Assistant Maryland Attorney General Daniel J. Jawor told the court that he agrees crime victims have a right to be present and heard at hearings at which a conviction may be vacated.
He equated these hearings to post-conviction sentencing proceedings at which victims have a right to testify regarding the impact the crime had on their lives. A victim, likewise, has a right to speak when a sentence could be altered, as would be the inevitable result if a conviction is vacated, Jawor said.
However, victims, such as Lee, cannot present evidence, call witnesses or challenge the prosecution’s motion at these hearings, Jawor added.
Jawor said the Sept. 19 hearing was invalid because Lee was neither given sufficient notice nor afforded the opportunity to appear in person. And because the hearing was invalid, Phinn’s vacating of the conviction must be overturned as well as the state’s attorney’s subsequent decision not to retry Syed, Jawor added in explaining why he believes Lee’s appeal is not moot.
Syed was present at Thursday’s hearing, along with his parents and brother.

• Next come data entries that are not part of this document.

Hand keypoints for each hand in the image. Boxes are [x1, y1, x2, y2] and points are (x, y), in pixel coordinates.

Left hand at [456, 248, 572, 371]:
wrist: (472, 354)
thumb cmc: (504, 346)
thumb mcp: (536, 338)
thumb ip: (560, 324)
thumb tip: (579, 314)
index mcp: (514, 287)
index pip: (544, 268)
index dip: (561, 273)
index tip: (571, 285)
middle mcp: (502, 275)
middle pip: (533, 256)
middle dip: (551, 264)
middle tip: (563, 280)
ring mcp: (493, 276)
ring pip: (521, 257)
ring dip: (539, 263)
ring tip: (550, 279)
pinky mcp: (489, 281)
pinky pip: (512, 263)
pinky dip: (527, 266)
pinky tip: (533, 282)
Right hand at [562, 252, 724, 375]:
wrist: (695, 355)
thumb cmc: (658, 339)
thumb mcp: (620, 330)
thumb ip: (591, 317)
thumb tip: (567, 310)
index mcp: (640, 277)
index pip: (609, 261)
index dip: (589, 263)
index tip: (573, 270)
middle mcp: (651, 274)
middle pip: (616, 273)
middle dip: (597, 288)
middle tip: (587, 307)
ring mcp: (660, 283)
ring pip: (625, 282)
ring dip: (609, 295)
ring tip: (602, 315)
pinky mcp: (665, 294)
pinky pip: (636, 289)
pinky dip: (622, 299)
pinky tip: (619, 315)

After the hearing, they exited the courthouse together, with Syed pushing his father’s wheelchair slowly through the front entrance.
Syed’s attorney, Erica J. Suter, countered that the appeal is moot as a result of the conviction being vacated and the case not being retried.

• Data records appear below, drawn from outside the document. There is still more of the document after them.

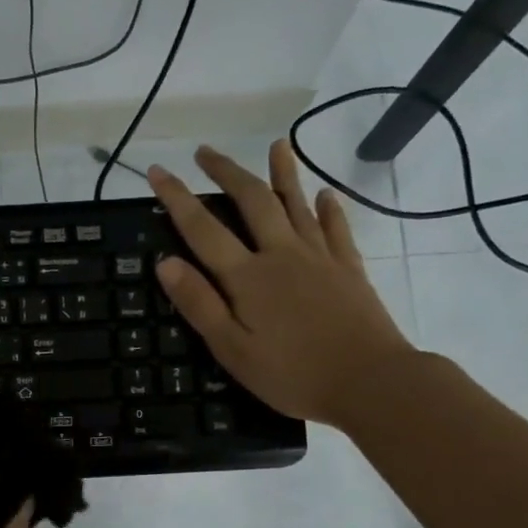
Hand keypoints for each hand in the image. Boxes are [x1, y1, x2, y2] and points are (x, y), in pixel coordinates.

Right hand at [148, 140, 416, 427]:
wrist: (370, 382)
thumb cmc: (292, 374)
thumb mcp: (232, 350)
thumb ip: (199, 304)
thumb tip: (165, 262)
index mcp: (248, 277)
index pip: (203, 228)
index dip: (177, 198)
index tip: (157, 170)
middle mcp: (282, 254)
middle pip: (252, 201)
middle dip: (226, 173)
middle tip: (205, 152)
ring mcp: (320, 257)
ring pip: (296, 204)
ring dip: (283, 173)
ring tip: (276, 145)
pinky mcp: (349, 268)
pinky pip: (336, 228)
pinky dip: (328, 209)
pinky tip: (324, 195)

“There is no criminal case,” Suter told the Appellate Court.
She said victim impact statements are perhaps appropriate before a convict’s sentencing but not when the prosecution is conceding that a conviction was in error.
“This is not an environment in which their impact should be influencing the court’s decision,” said Suter, director of the University of Baltimore School of Law’s Innocence Project Clinic.
She added that even if Lee’s appeal is not moot, his right to attend the hearing was satisfied because he was duly notified and participated via videoconference, which has become standard operating procedure during and since the COVID-19 pandemic.
Chief Judge E. Gregory Wells completed the Appellate Court’s three-judge panel.
The Appellate Court did not state when it will issue its decision in Young Lee, as victim’s representative v. State of Maryland, No. 1291 September Term 2022.
Syed was serving a life sentence after being convicted of strangling 18-year-old Hae Min Lee, whose body was found buried in a Baltimore park. Syed, 17 at the time, has always maintained he did not kill Lee, his ex-girlfriend.
Phinn’s order to release Syed and vacate his murder conviction came after Mosby told the judge that an investigation with the defense had uncovered evidence that undermines the conviction, including a DNA test on Hae Min Lee’s shoes that excluded Syed.
During the hearing, Young Lee spoke via videoconference, saying he felt betrayed by prosecutors since he thought the case was settled.
“This is not a podcast for me. This is real life,” he said.
Prosecutor Becky Feldman told the judge that she contacted Lee before the motion was filed, and went over it with him. A day before the hearing, Lee indicated by text message that he would attend virtually, Feldman said.
But that evening the Lee family hired Kelly, who filed a motion to postpone the hearing for seven days so Lee could attend in person.
Phinn denied that motion, but paused the hearing more than 30 minutes so Lee, who was at work, could join the call.
Kelly said then that prosecutors shut the family out of the legal process, calling it “inexcusable” and a violation of Maryland law. The family seeks the truth and might have supported Syed’s release if they had understood the basis, he said.
Syed’s case captured the attention of millions in 2014 when the debut season of “Serial” focused on Hae Min Lee’s killing and raised doubts about some of the evidence prosecutors had used to convict Syed.